= Glucose chain shortening and lengthening =

Glucose chain shortening and lengthening is the chemical processes for decreasing or increasing the carbon chain length of glucose. Glucose can be shortened by oxidation and decarboxylation to generate arabinose, a reaction known as the Ruff degradation. To increase the glucose carbon chain, a series of chemical reactions can be used to add one more carbon at the aldehyde end of glucose; this process is known as the Kiliani–Fischer synthesis.

==Glucose chain shortening==
Glucose can react with bromine in water to form the aldonic acid, which can then undergo oxidative decarboxylation with hydrogen peroxide and iron (III) acetate to form arabinose. This reaction can be conducted iteratively, shortening one carbon at a time to generate sugars with smaller chain lengths.
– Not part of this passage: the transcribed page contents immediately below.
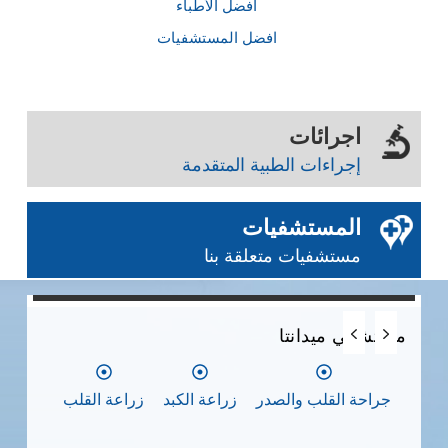
أفضل الأطباء
افضل المستشفيات
اجرائات
إجراءات الطبية المتقدمة
المستشفيات
مستشفيات متعلقة بنا
0
0
0
مستشفي ميدانتا
مس
جراحة القلب والصدر
زراعة الكبد
زراعة القلب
==Glucose chain lengthening==
Glucose can be the substrate in Kiliani–Fischer synthesis that adds a carbon to the aldehyde group and forms sugars with one more carbon than the substrate. The first step is nucleophilic addition of aqueous cyanide to aldehyde group in glucose to generate the cyanohydrin. Then cyanohydrin is hydrolyzed to form aldonic acid lactone upon heating. Finally, the aldonic acid lactone is reduced with sodium amalgam non-stereoselectively to produce heptose; two isomers with both stereoisomers at C2 are generated.